The selling point of quasi-likelihood, relative to this weaker set of assumptions, I think is that one can get something resembling likelihood-based inference from the quasi-likelihood. Under this weaker set of assumptions we can still get a likelihood-like object known as the empirical likelihood:

Definition 4.1 (Empirical Likelihood) The profile empirical likelihood of \(\beta\) is given by \[ \ell_{\text{EL}}(\beta) = \max\left\{\prod_{i=1}^N p_i : \sum_i p_i \frac{\omega_i (Y_i - \mu_i) \, X_i}{\phi \, V(\mu_i) \, g'(\mu_i)} = 0, p_i \ge 0, \sum_i p_i = 1\right\}. \]

From here it is possible to prove a version of Theorem 3.1 (Wilk’s theorem) that allows us to build likelihood-based intervals, perform hypothesis tests, and so forth, while invoking minimal assumptions.

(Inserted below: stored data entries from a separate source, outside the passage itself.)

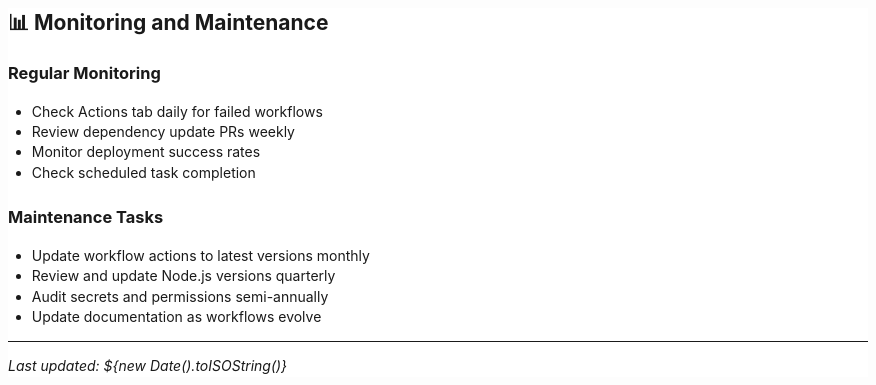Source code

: 
## 📊 Monitoring and Maintenance

### Regular Monitoring
- Check Actions tab daily for failed workflows
- Review dependency update PRs weekly
- Monitor deployment success rates
- Check scheduled task completion

### Maintenance Tasks
- Update workflow actions to latest versions monthly
- Review and update Node.js versions quarterly
- Audit secrets and permissions semi-annually
- Update documentation as workflows evolve

---

*Last updated: ${new Date().toISOString()}*
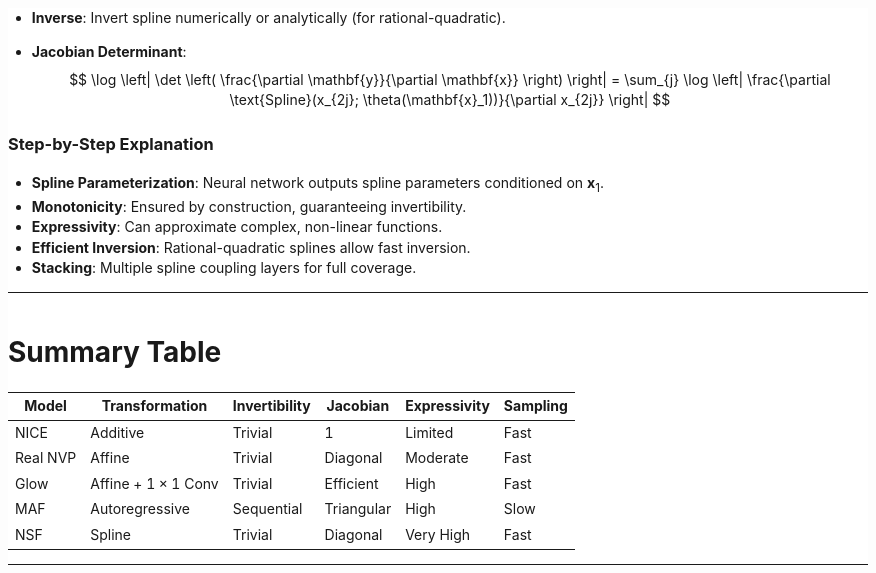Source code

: - **Inverse**: Invert spline numerically or analytically (for rational-quadratic).

- **Jacobian Determinant**:
  $$
  \log \left| \det \left( \frac{\partial \mathbf{y}}{\partial \mathbf{x}} \right) \right| = \sum_{j} \log \left| \frac{\partial \text{Spline}(x_{2j}; \theta(\mathbf{x}_1))}{\partial x_{2j}} \right|
  $$

### Step-by-Step Explanation

- **Spline Parameterization**: Neural network outputs spline parameters conditioned on $\mathbf{x}_1$.
- **Monotonicity**: Ensured by construction, guaranteeing invertibility.
- **Expressivity**: Can approximate complex, non-linear functions.
- **Efficient Inversion**: Rational-quadratic splines allow fast inversion.
- **Stacking**: Multiple spline coupling layers for full coverage.

---

# Summary Table

| Model | Transformation | Invertibility | Jacobian | Expressivity | Sampling |
|-------|----------------|--------------|----------|-------------|----------|
| NICE  | Additive       | Trivial      | 1        | Limited     | Fast     |
| Real NVP | Affine      | Trivial      | Diagonal | Moderate    | Fast     |
| Glow  | Affine + $1\times1$ Conv | Trivial | Efficient | High | Fast |
| MAF   | Autoregressive | Sequential   | Triangular | High      | Slow     |
| NSF   | Spline         | Trivial      | Diagonal | Very High  | Fast     |

---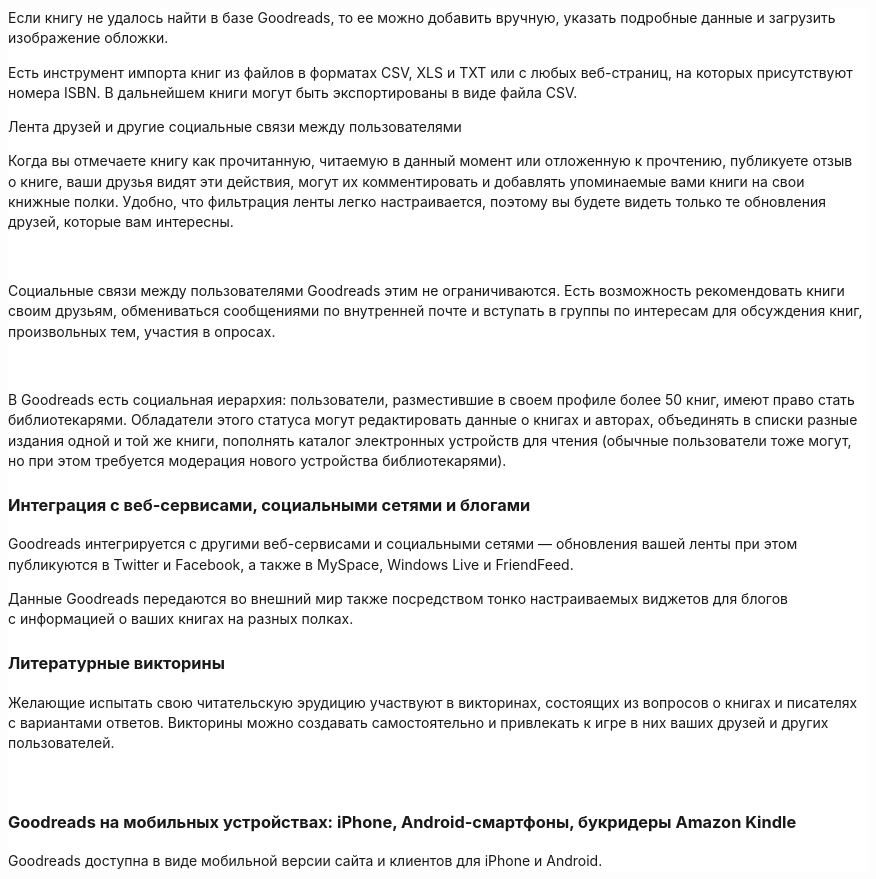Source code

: Если книгу не удалось найти в базе Goodreads, то ее можно добавить
вручную, указать подробные данные и загрузить изображение обложки.

Есть инструмент импорта книг из файлов в форматах CSV, XLS и TXT или
с любых веб-страниц, на которых присутствуют номера ISBN. В дальнейшем
книги могут быть экспортированы в виде файла CSV.

Лента друзей и другие социальные связи между пользователями

Когда вы отмечаете книгу как прочитанную, читаемую в данный момент или
отложенную к прочтению, публикуете отзыв о книге, ваши друзья видят эти
действия, могут их комментировать и добавлять упоминаемые вами книги
на свои книжные полки. Удобно, что фильтрация ленты легко настраивается,
поэтому вы будете видеть только те обновления друзей, которые вам
интересны.

 

Социальные связи между пользователями Goodreads этим не ограничиваются.
Есть возможность рекомендовать книги своим друзьям, обмениваться
сообщениями по внутренней почте и вступать в группы по интересам для
обсуждения книг, произвольных тем, участия в опросах.

 

В Goodreads есть социальная иерархия: пользователи, разместившие в своем
профиле более 50 книг, имеют право стать библиотекарями. Обладатели
этого статуса могут редактировать данные о книгах и авторах, объединять
в списки разные издания одной и той же книги, пополнять каталог
электронных устройств для чтения (обычные пользователи тоже могут,
но при этом требуется модерация нового устройства библиотекарями).

### Интеграция с веб-сервисами, социальными сетями и блогами 

Goodreads интегрируется с другими веб-сервисами и социальными сетями —
обновления вашей ленты при этом публикуются в Twitter и Facebook,
а также в MySpace, Windows Live и FriendFeed.


Данные Goodreads передаются во внешний мир также посредством тонко
настраиваемых виджетов для блогов с информацией о ваших книгах на разных
полках.


### Литературные викторины 

Желающие испытать свою читательскую эрудицию участвуют в викторинах,
состоящих из вопросов о книгах и писателях с вариантами ответов.
Викторины можно создавать самостоятельно и привлекать к игре в них ваших
друзей и других пользователей.

 

### Goodreads на мобильных устройствах: iPhone, Android-смартфоны, букридеры Amazon Kindle 

Goodreads доступна в виде мобильной версии сайта и клиентов для iPhone
и Android.
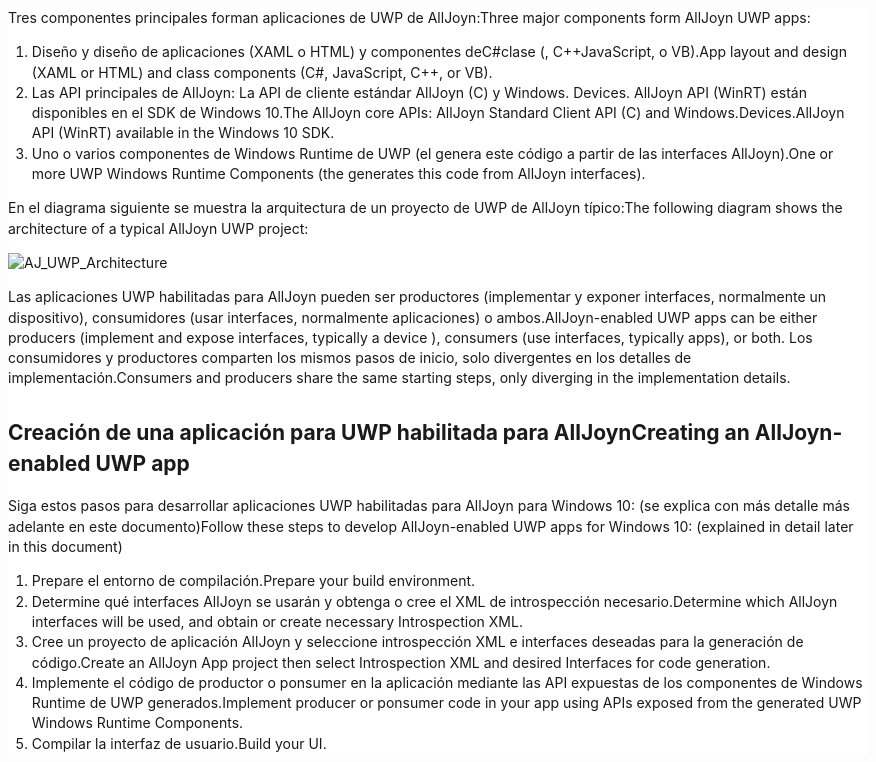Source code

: <span data-ttu-id="6bad7-112">Tres componentes principales forman aplicaciones de UWP de AllJoyn:</span><span class="sxs-lookup"><span data-stu-id="6bad7-112">Three major components form AllJoyn UWP apps:</span></span>

1. <span data-ttu-id="6bad7-113">Diseño y diseño de aplicaciones (XAML o HTML) y componentes deC#clase (, C++JavaScript, o VB).</span><span class="sxs-lookup"><span data-stu-id="6bad7-113">App layout and design (XAML or HTML) and class components (C#, JavaScript, C++, or VB).</span></span>
2. <span data-ttu-id="6bad7-114">Las API principales de AllJoyn: La API de cliente estándar AllJoyn (C) y Windows. Devices. AllJoyn API (WinRT) están disponibles en el SDK de Windows 10.</span><span class="sxs-lookup"><span data-stu-id="6bad7-114">The AllJoyn core APIs: AllJoyn Standard Client API (C) and Windows.Devices.AllJoyn API (WinRT)  available in the Windows 10 SDK.</span></span>
3. <span data-ttu-id="6bad7-115">Uno o varios componentes de Windows Runtime de UWP (el genera este código a partir de las interfaces AllJoyn).</span><span class="sxs-lookup"><span data-stu-id="6bad7-115">One or more UWP Windows Runtime Components (the  generates this code from AllJoyn interfaces).</span></span>

<span data-ttu-id="6bad7-116">En el diagrama siguiente se muestra la arquitectura de un proyecto de UWP de AllJoyn típico:</span><span class="sxs-lookup"><span data-stu-id="6bad7-116">The following diagram shows the architecture of a typical AllJoyn UWP project:</span></span>

![AJ_UWP_Architecture](../media/AllJoyn/AJ_UWP_Architecture.jpg)

<span data-ttu-id="6bad7-118">Las aplicaciones UWP habilitadas para AllJoyn pueden ser productores (implementar y exponer interfaces, normalmente un dispositivo), consumidores (usar interfaces, normalmente aplicaciones) o ambos.</span><span class="sxs-lookup"><span data-stu-id="6bad7-118">AllJoyn-enabled UWP apps can be either producers  (implement and expose interfaces, typically a device ), consumers (use interfaces, typically apps), or both.</span></span> <span data-ttu-id="6bad7-119">Los consumidores y productores comparten los mismos pasos de inicio, solo divergentes en los detalles de implementación.</span><span class="sxs-lookup"><span data-stu-id="6bad7-119">Consumers and producers share the same starting steps, only diverging in the implementation details.</span></span>

## <a name="creating-an-alljoyn-enabled-uwp-app"></a><span data-ttu-id="6bad7-120">Creación de una aplicación para UWP habilitada para AllJoyn</span><span class="sxs-lookup"><span data-stu-id="6bad7-120">Creating an AllJoyn-enabled UWP app</span></span>

<span data-ttu-id="6bad7-121">Siga estos pasos para desarrollar aplicaciones UWP habilitadas para AllJoyn para Windows 10: (se explica con más detalle más adelante en este documento)</span><span class="sxs-lookup"><span data-stu-id="6bad7-121">Follow these steps to develop AllJoyn-enabled UWP apps for Windows 10: (explained in detail later in this document)</span></span>

1. <span data-ttu-id="6bad7-122">Prepare el entorno de compilación.</span><span class="sxs-lookup"><span data-stu-id="6bad7-122">Prepare your build environment.</span></span>
2. <span data-ttu-id="6bad7-123">Determine qué interfaces AllJoyn se usarán y obtenga o cree el XML de introspección necesario.</span><span class="sxs-lookup"><span data-stu-id="6bad7-123">Determine which AllJoyn interfaces will be used, and obtain or create necessary Introspection XML.</span></span>
3. <span data-ttu-id="6bad7-124">Cree un proyecto de aplicación AllJoyn y seleccione introspección XML e interfaces deseadas para la generación de código.</span><span class="sxs-lookup"><span data-stu-id="6bad7-124">Create an AllJoyn App project then select Introspection XML and desired Interfaces for code generation.</span></span>
4. <span data-ttu-id="6bad7-125">Implemente el código de productor o ponsumer en la aplicación mediante las API expuestas de los componentes de Windows Runtime de UWP generados.</span><span class="sxs-lookup"><span data-stu-id="6bad7-125">Implement producer or ponsumer code in your app using APIs exposed from the generated UWP Windows Runtime Components.</span></span>
5. <span data-ttu-id="6bad7-126">Compilar la interfaz de usuario.</span><span class="sxs-lookup"><span data-stu-id="6bad7-126">Build your UI.</span></span>
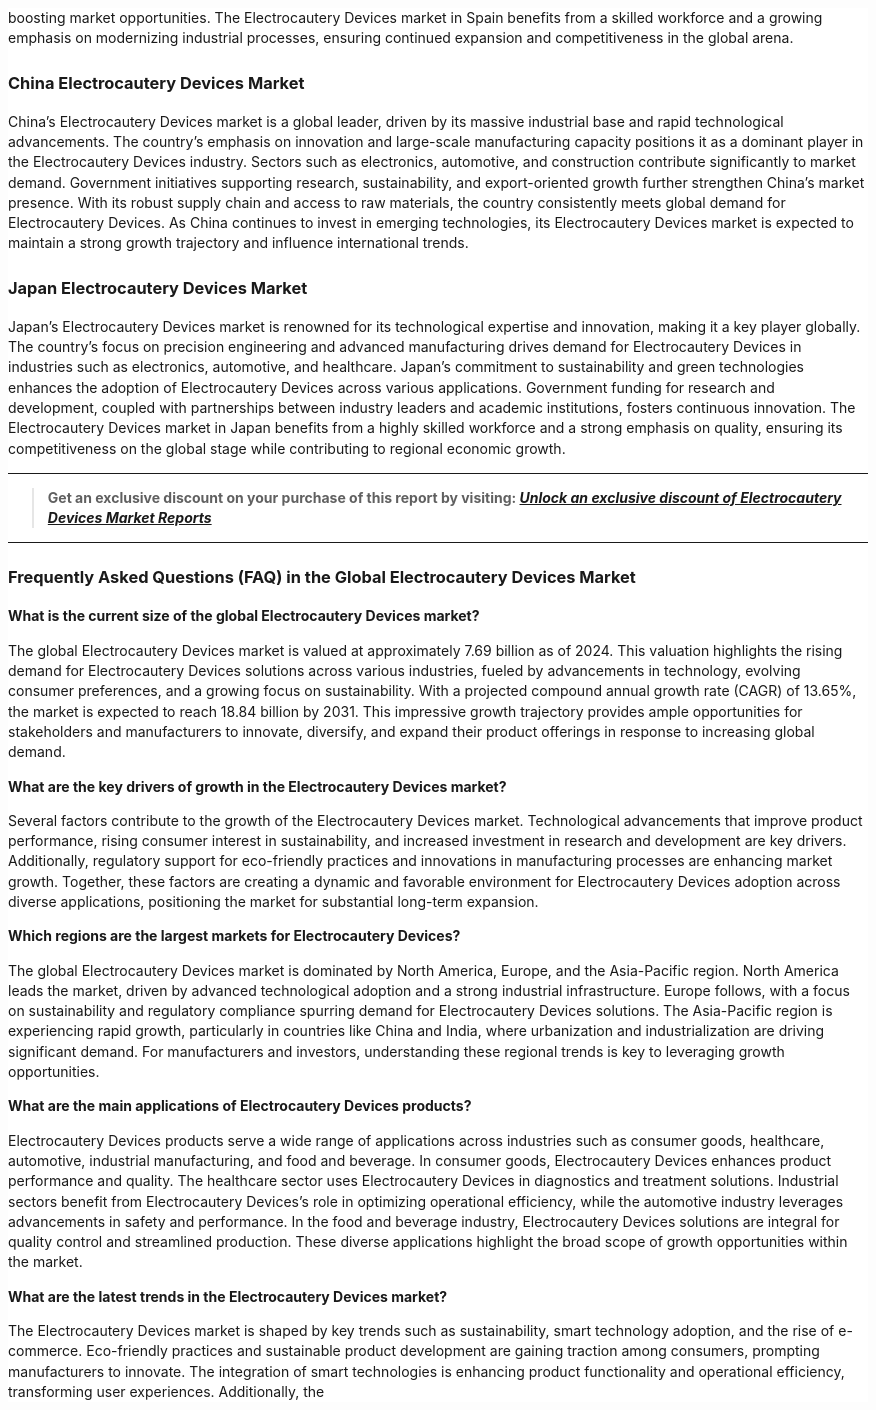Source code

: boosting market opportunities. The Electrocautery Devices market in Spain benefits from a skilled workforce and a growing emphasis on modernizing industrial processes, ensuring continued expansion and competitiveness in the global arena.</p><h3>China Electrocautery Devices Market</h3><p>China&rsquo;s Electrocautery Devices market is a global leader, driven by its massive industrial base and rapid technological advancements. The country&rsquo;s emphasis on innovation and large-scale manufacturing capacity positions it as a dominant player in the Electrocautery Devices industry. Sectors such as electronics, automotive, and construction contribute significantly to market demand. Government initiatives supporting research, sustainability, and export-oriented growth further strengthen China&rsquo;s market presence. With its robust supply chain and access to raw materials, the country consistently meets global demand for Electrocautery Devices. As China continues to invest in emerging technologies, its Electrocautery Devices market is expected to maintain a strong growth trajectory and influence international trends.</p><h3>Japan Electrocautery Devices Market</h3><p>Japan&rsquo;s Electrocautery Devices market is renowned for its technological expertise and innovation, making it a key player globally. The country&rsquo;s focus on precision engineering and advanced manufacturing drives demand for Electrocautery Devices in industries such as electronics, automotive, and healthcare. Japan&rsquo;s commitment to sustainability and green technologies enhances the adoption of Electrocautery Devices across various applications. Government funding for research and development, coupled with partnerships between industry leaders and academic institutions, fosters continuous innovation. The Electrocautery Devices market in Japan benefits from a highly skilled workforce and a strong emphasis on quality, ensuring its competitiveness on the global stage while contributing to regional economic growth.</p><hr /><blockquote><p><strong>Get an exclusive discount on your purchase of this report by visiting: <em><a href="://marketresearchpulse.com/ask-for-discount/99503?utm_source=Github&amp;utm_medium=021">Unlock an exclusive discount of Electrocautery Devices Market Reports</a></em>&nbsp;</strong></p></blockquote><hr /><h3>Frequently Asked Questions (FAQ) in the Global Electrocautery Devices Market</h3><p><strong>What is the current size of the global Electrocautery Devices market?</strong></p><p>The global Electrocautery Devices market is valued at approximately 7.69 billion as of 2024. This valuation highlights the rising demand for Electrocautery Devices solutions across various industries, fueled by advancements in technology, evolving consumer preferences, and a growing focus on sustainability. With a projected compound annual growth rate (CAGR) of 13.65%, the market is expected to reach 18.84 billion by 2031. This impressive growth trajectory provides ample opportunities for stakeholders and manufacturers to innovate, diversify, and expand their product offerings in response to increasing global demand.</p><p><strong>What are the key drivers of growth in the Electrocautery Devices market?</strong></p><p>Several factors contribute to the growth of the Electrocautery Devices market. Technological advancements that improve product performance, rising consumer interest in sustainability, and increased investment in research and development are key drivers. Additionally, regulatory support for eco-friendly practices and innovations in manufacturing processes are enhancing market growth. Together, these factors are creating a dynamic and favorable environment for Electrocautery Devices adoption across diverse applications, positioning the market for substantial long-term expansion.</p><p><strong>Which regions are the largest markets for Electrocautery Devices?</strong></p><p>The global Electrocautery Devices market is dominated by North America, Europe, and the Asia-Pacific region. North America leads the market, driven by advanced technological adoption and a strong industrial infrastructure. Europe follows, with a focus on sustainability and regulatory compliance spurring demand for Electrocautery Devices solutions. The Asia-Pacific region is experiencing rapid growth, particularly in countries like China and India, where urbanization and industrialization are driving significant demand. For manufacturers and investors, understanding these regional trends is key to leveraging growth opportunities.</p><p><strong>What are the main applications of Electrocautery Devices products?</strong></p><p>Electrocautery Devices products serve a wide range of applications across industries such as consumer goods, healthcare, automotive, industrial manufacturing, and food and beverage. In consumer goods, Electrocautery Devices enhances product performance and quality. The healthcare sector uses Electrocautery Devices in diagnostics and treatment solutions. Industrial sectors benefit from Electrocautery Devices&rsquo;s role in optimizing operational efficiency, while the automotive industry leverages advancements in safety and performance. In the food and beverage industry, Electrocautery Devices solutions are integral for quality control and streamlined production. These diverse applications highlight the broad scope of growth opportunities within the market.</p><p><strong>What are the latest trends in the Electrocautery Devices market?</strong></p><p>The Electrocautery Devices market is shaped by key trends such as sustainability, smart technology adoption, and the rise of e-commerce. Eco-friendly practices and sustainable product development are gaining traction among consumers, prompting manufacturers to innovate. The integration of smart technologies is enhancing product functionality and operational efficiency, transforming user experiences. Additionally, the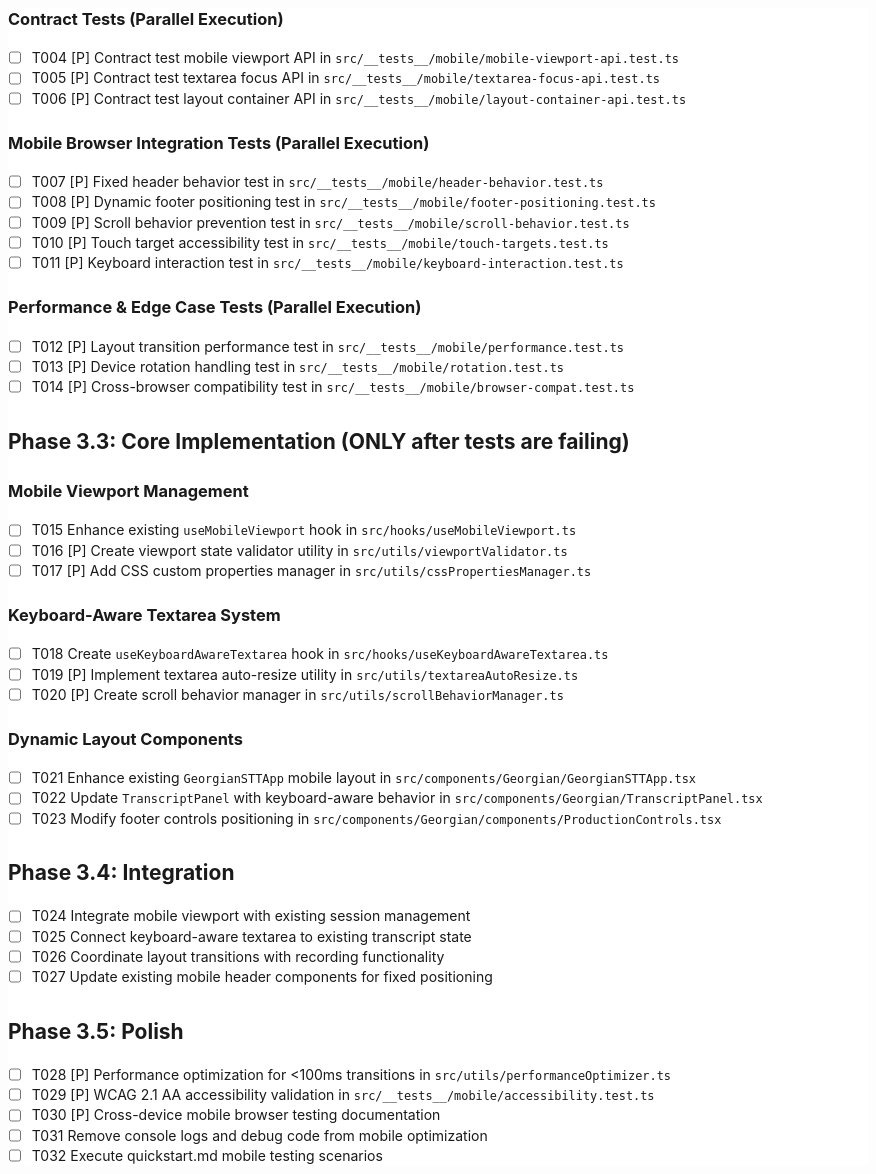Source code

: ### Contract Tests (Parallel Execution)
- [ ] T004 [P] Contract test mobile viewport API in `src/__tests__/mobile/mobile-viewport-api.test.ts`
- [ ] T005 [P] Contract test textarea focus API in `src/__tests__/mobile/textarea-focus-api.test.ts`
- [ ] T006 [P] Contract test layout container API in `src/__tests__/mobile/layout-container-api.test.ts`

### Mobile Browser Integration Tests (Parallel Execution)
- [ ] T007 [P] Fixed header behavior test in `src/__tests__/mobile/header-behavior.test.ts`
- [ ] T008 [P] Dynamic footer positioning test in `src/__tests__/mobile/footer-positioning.test.ts`
- [ ] T009 [P] Scroll behavior prevention test in `src/__tests__/mobile/scroll-behavior.test.ts`
- [ ] T010 [P] Touch target accessibility test in `src/__tests__/mobile/touch-targets.test.ts`
- [ ] T011 [P] Keyboard interaction test in `src/__tests__/mobile/keyboard-interaction.test.ts`

### Performance & Edge Case Tests (Parallel Execution)
- [ ] T012 [P] Layout transition performance test in `src/__tests__/mobile/performance.test.ts`
- [ ] T013 [P] Device rotation handling test in `src/__tests__/mobile/rotation.test.ts`
- [ ] T014 [P] Cross-browser compatibility test in `src/__tests__/mobile/browser-compat.test.ts`

## Phase 3.3: Core Implementation (ONLY after tests are failing)

### Mobile Viewport Management
- [ ] T015 Enhance existing `useMobileViewport` hook in `src/hooks/useMobileViewport.ts`
- [ ] T016 [P] Create viewport state validator utility in `src/utils/viewportValidator.ts`
- [ ] T017 [P] Add CSS custom properties manager in `src/utils/cssPropertiesManager.ts`

### Keyboard-Aware Textarea System
- [ ] T018 Create `useKeyboardAwareTextarea` hook in `src/hooks/useKeyboardAwareTextarea.ts`
- [ ] T019 [P] Implement textarea auto-resize utility in `src/utils/textareaAutoResize.ts`
- [ ] T020 [P] Create scroll behavior manager in `src/utils/scrollBehaviorManager.ts`

### Dynamic Layout Components
- [ ] T021 Enhance existing `GeorgianSTTApp` mobile layout in `src/components/Georgian/GeorgianSTTApp.tsx`
- [ ] T022 Update `TranscriptPanel` with keyboard-aware behavior in `src/components/Georgian/TranscriptPanel.tsx`
- [ ] T023 Modify footer controls positioning in `src/components/Georgian/components/ProductionControls.tsx`

## Phase 3.4: Integration
- [ ] T024 Integrate mobile viewport with existing session management
- [ ] T025 Connect keyboard-aware textarea to existing transcript state
- [ ] T026 Coordinate layout transitions with recording functionality
- [ ] T027 Update existing mobile header components for fixed positioning

## Phase 3.5: Polish
- [ ] T028 [P] Performance optimization for <100ms transitions in `src/utils/performanceOptimizer.ts`
- [ ] T029 [P] WCAG 2.1 AA accessibility validation in `src/__tests__/mobile/accessibility.test.ts`
- [ ] T030 [P] Cross-device mobile browser testing documentation
- [ ] T031 Remove console logs and debug code from mobile optimization
- [ ] T032 Execute quickstart.md mobile testing scenarios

Exercise 4.13 Use the melt package (see here) to fit the ships dataset using empirical likelihood. How do the confidence intervals compare to those obtained from quasi-likelihood?

A final approach we can take is to drop the assumption that either the mean or variance is correctly specified. In this case, it is not clear what we are even estimating from a scientific perspective.

Exercise 4.14 Argue that, when a GLM (with known \(\phi\)) is misspecified, the parameter \(\beta\) we estimate corresponds to \[ \beta \equiv \arg \max_\beta \int \log f(y \mid \beta, x) \, f_0(y, x) \ dy \ dx \] where \(f_0(x,y)\) is the true joint density of \((X_i, Y_i)\). This parameter corresponds to the so-called Kullback-Leibler projection of \(f_0(y \mid x)\) onto the family \(\{f(y \mid x, \beta, \phi) : \beta \in \mathbb R\}\).

Next, show that when the GLM is just a linear regression that the above \(\beta\) corresponds to \(\min_\beta \mathbb E[\{r_0(X_i) - X_i^\top\beta\}^2]\) where \(r_0(X_i) = \mathbb E(Y_i \mid X_i)\) is the true regression function; that is, \(x^\top\beta\) is the best linear approximation to \(r_0(x)\) (with respect to the distribution of \(X_i\)).